Suaranusantara.com – Rismon Sianipar mengunjungi rumah Presiden ke-7 RI Joko Widodo (Jokowi) di Solo. Dalam kunjungannya, Rismon membawa buku berjudul ‘Otentikasi Ijazah Joko Widodo: Sebuah Kajian Forensik Digital’.
Sekitar pukul 09.44 WIB, Rismon tiba di kediaman Jokowi dengan didampingi kuasa hukumnya, Jahmada Girsang dan akan memberikan buku tersebut kepada Jokowi. Hal ini sebagai bentuk permohonan maaf dan pertanggungjawaban moral.
“Sebagai rasa berterima kasih saya pada kebesaran hati Pak Jokowi, bahwa saya selama ini big mistake. Dan saya memperbaikinya sesuai dengan kaidah-kaidah ilmiah,” ujar Rismon kepada awak media di Kediaman Jokowi, Rabu (17/6/2026).
Saat ini, Rismon mengaku hanya tunduk pada kaidah ilmiah, bukan lagi pada afiliasi politik atau kebencian subjektif. Penelitian terbarunya itu sudah melalui proses yang ketat dan bisa dipertanggungjawabkan.
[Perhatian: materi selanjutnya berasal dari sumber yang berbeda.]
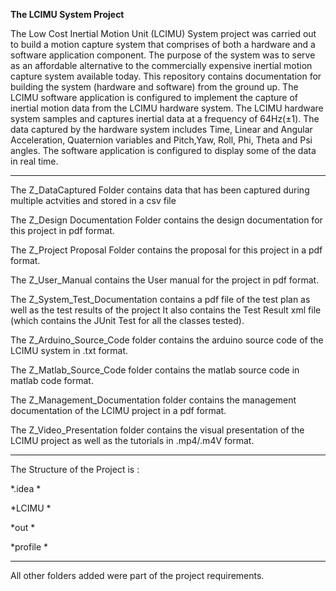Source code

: 
**The LCIMU System Project**

The Low Cost Inertial Motion Unit (LCIMU) System project was carried out to build a motion capture
system that comprises of both a hardware and a software application component.
The purpose of the system was to serve as an affordable alternative to the commercially expensive inertial motion capture
system available today. This repository contains documentation for building the system (hardware and software) from the ground up.
The LCIMU software application is configured to implement the capture of inertial motion data from the LCIMU hardware system.
The LCIMU hardware system samples and captures inertial data at a frequency of 64Hz(±1). The data captured by the hardware system 
includes Time, Linear and Angular Acceleration, Quaternion variables and Pitch,Yaw, Roll, Phi, Theta and Psi angles. 
The software application is configured to display some of the data in real time.

------------------------------------------------------------------------------------------------------------------------------------
The Z_DataCaptured Folder contains data that has been captured during multiple actvities and stored in a csv file

The Z_Design Documentation Folder contains the design documentation for this project in pdf format.

The Z_Project Proposal Folder contains the proposal for this project in a pdf format.

The Z_User_Manual contains the User manual for the project in pdf format.

The Z_System_Test_Documentation contains a pdf file of the test plan as well as the test results of the project
It also contains the Test Result xml file (which contains the JUnit Test for all the classes tested).

The Z_Arduino_Source_Code folder contains the arduino source code of the LCIMU system in .txt format.

The Z_Matlab_Source_Code folder contains the matlab source code in matlab code format.

The Z_Management_Documentation folder contains the management documentation of the LCIMU project in a pdf format.

The Z_Video_Presentation folder contains the visual presentation of the LCIMU project as well as the tutorials in .mp4/.m4V format.

-----------------------------------------------------------------------------------------------------------------------------------
The Structure of the Project is :

*.idea *

*LCIMU *

*out *

*profile *

-----------------------------------------------------------------------------------------------------------------------------------

All other folders added were part of the project requirements.
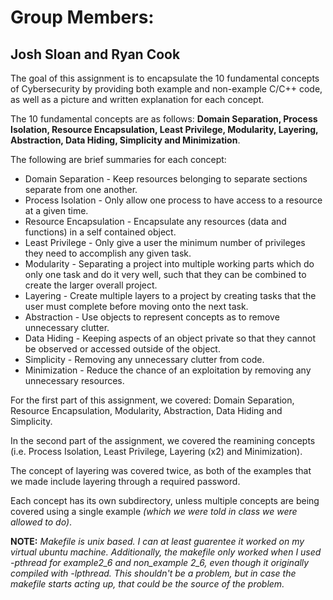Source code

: # Group Members:
## Josh Sloan and Ryan Cook

The goal of this assignment is to encapsulate the 10 fundamental concepts of Cybersecurity by providing both example and non-example C/C++ code, as well as a picture and written explanation for each concept.

The 10 fundamental concepts are as follows: **Domain Separation, Process Isolation, Resource Encapsulation, Least Privilege, Modularity, Layering, Abstraction, Data Hiding, Simplicity and Minimization**.

The following are brief summaries for each concept:

* Domain Separation - Keep resources belonging to separate sections separate from one another.
* Process Isolation - Only allow one process to have access to a resource at a given time.
* Resource Encapsulation - Encapsulate any resources (data and functions) in a self contained object.
* Least Privilege - Only give a user the minimum number of privileges they need to accomplish any given task.
* Modularity - Separating a project into multiple working parts which do only one task and do it very well, such that they can be combined to create the larger overall project.
* Layering - Create multiple layers to a project by creating tasks that the user must complete before moving onto the next task.
* Abstraction - Use objects to represent concepts as to remove unnecessary clutter.
* Data Hiding - Keeping aspects of an object private so that they cannot be observed or accessed outside of the object.
* Simplicity - Removing any unnecessary clutter from code.
* Minimization - Reduce the chance of an exploitation by removing any unnecessary resources.

For the first part of this assignment, we covered: Domain Separation, Resource Encapsulation, Modularity, Abstraction, Data Hiding and Simplicity.

In the second part of the assignment, we covered the reamining concepts (i.e. Process Isolation, Least Privilege, Layering (x2) and Minimization).

The concept of layering was covered twice, as both of the examples that we made include layering through a required password.

Each concept has its own subdirectory, unless multiple concepts are being covered using a single example _(which we were told in class we were allowed to do)_.

**NOTE:** _Makefile is unix based. I can at least guarentee it worked on my virtual ubuntu machine._
_Additionally, the makefile only worked when I used -pthread for example2_6 and non_example 2_6, even though it originally compiled with -lpthread. This shouldn't be a problem, but in case the makefile starts acting up, that could be the source of the problem._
Buku tersebut setebal 800 halaman. Rismon membedah keaslian ijazah Jokowi menggunakan machine learning, dan teknologi pencocokan citra digital berbasis neural networks. Selain itu, menggunakan metode Acface untuk membandingkan foto Jokowi saat muda dengan foto saat ini.
“Di bab 10 sudah ada pencocokan citra wajah, bagaimana analisa saya foto Pak Jokowi muda pada saat di ijazah dengan Pak Jokowi setelah jadi Presiden, 30 atau 40 tahun ke depan. Pencocokannya bagaimana pakai Acface,” Ucap Rismon.
“Dan saya bandingkan juga foto Pak Prabowo waktu muda dengan ketika jadi Presiden 40 tahun kemudian. Ada juga kajian meskipun sudah tidak saya tulis karena lebih dari 800 nanti, di situ juga saya coba juga uji coba untuk foto-foto yang orang-orang yang renowned ya, orang-orang yang public figure yang sudah dikenal di Indonesia seperti foto muda dan foto bandingkan dengan foto versi 30 tahun kemudiannya Pak SBY, Pak Luhut Binsar, Pak Anies Baswedan, Bu Megawati,” sambungnya.